A Zurich, Berne, Nidwald, Fribourg, en Valais, à Saint-Gall ou en Argovie, l’UDC gagne partout. C’est une vague conservatrice-nationale qui s’est abattue dans tous les cantons pour l’élection au Conseil national. En milieu de soirée, les projections donnaient 29,5% de voix à l’UDC, ce qui​ serait de loin son meilleur score depuis 2007 (28,9%)
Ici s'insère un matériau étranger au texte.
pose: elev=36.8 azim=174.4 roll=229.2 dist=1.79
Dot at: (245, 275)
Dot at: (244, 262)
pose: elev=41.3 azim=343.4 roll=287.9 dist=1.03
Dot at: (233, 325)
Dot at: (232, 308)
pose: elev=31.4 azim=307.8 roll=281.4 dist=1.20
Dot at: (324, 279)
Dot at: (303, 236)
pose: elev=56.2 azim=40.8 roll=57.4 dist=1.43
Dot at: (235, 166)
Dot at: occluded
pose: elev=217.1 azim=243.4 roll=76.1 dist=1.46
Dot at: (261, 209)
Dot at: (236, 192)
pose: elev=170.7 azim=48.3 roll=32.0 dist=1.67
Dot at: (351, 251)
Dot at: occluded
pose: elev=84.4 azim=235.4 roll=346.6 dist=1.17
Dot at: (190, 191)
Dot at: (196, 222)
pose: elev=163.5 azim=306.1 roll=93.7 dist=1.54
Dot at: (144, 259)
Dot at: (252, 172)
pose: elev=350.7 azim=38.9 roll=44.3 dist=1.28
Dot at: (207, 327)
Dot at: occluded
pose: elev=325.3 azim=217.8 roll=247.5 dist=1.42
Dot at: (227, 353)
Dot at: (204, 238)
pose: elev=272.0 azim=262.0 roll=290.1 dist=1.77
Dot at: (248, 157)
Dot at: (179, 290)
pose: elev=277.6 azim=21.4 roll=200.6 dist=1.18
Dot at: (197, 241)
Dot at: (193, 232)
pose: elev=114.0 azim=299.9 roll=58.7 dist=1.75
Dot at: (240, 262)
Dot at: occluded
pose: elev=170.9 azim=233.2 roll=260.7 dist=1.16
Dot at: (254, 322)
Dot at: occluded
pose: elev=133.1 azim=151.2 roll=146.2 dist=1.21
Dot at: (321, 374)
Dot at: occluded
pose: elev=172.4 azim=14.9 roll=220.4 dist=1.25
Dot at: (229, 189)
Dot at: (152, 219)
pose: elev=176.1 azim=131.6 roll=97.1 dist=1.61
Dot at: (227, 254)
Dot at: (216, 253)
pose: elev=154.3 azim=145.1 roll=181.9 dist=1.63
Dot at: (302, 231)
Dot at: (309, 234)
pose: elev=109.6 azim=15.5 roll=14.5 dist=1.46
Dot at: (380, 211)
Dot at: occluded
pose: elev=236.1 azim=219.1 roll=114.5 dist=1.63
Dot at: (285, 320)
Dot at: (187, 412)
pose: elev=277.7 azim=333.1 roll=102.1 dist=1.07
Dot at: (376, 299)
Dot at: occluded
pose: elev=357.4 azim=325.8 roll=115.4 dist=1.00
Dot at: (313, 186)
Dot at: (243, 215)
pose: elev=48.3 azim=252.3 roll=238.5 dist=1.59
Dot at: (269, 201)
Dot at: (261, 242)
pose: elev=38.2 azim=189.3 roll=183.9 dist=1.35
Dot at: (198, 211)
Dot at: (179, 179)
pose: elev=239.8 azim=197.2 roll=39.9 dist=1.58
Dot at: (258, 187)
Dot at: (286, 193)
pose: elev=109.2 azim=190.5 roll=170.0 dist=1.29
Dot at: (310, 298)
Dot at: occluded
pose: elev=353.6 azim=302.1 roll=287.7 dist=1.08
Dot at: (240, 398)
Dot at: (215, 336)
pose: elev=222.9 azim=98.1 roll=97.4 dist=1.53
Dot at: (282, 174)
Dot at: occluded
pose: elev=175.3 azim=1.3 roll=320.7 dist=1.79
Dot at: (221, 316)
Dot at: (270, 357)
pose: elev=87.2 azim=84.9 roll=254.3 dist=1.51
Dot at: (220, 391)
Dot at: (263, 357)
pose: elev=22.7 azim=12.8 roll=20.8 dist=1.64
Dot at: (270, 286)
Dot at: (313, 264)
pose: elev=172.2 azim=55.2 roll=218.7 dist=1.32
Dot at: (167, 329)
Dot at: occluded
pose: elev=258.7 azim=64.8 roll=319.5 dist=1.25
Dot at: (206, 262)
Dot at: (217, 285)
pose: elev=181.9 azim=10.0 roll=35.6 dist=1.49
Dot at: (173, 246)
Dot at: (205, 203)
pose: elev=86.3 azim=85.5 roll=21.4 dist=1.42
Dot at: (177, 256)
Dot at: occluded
Mais le gain en sièges est plus spectaculaire. La droite nationale semble gagner tous ses paris. L’élection de la fille de Christoph Blocher, Magdalena Martullo-Blocher, aux Grisons, le siège abandonné à son profit dans le canton d’Uri par la présidente du groupe radicale Gaby Huber, ou un mandat supplémentaire à Fribourg et dans le Valais. L’UDC a aussi rajeuni sa délégation, à l’image de Roger Köppel, éditeur de la Weltwoche, qui, à Zurich, a éjecté l’ancien bras droit de Christoph Blocher Christoph Mörgeli. Alors que le doyen, Hans Fehr, mordait lui aussi la poussière. Il faudra encore attendre le second tour de l’élection au Conseil des Etats pour prendre la mesure de cette progression. Si en Argovie, Hans-Jörg Knecht pourrait rendre difficile l’élection du président du PLR Philipp Müller, il ne semble pas que l’UDC pourra percer à Saint-Gall ou à Soleure.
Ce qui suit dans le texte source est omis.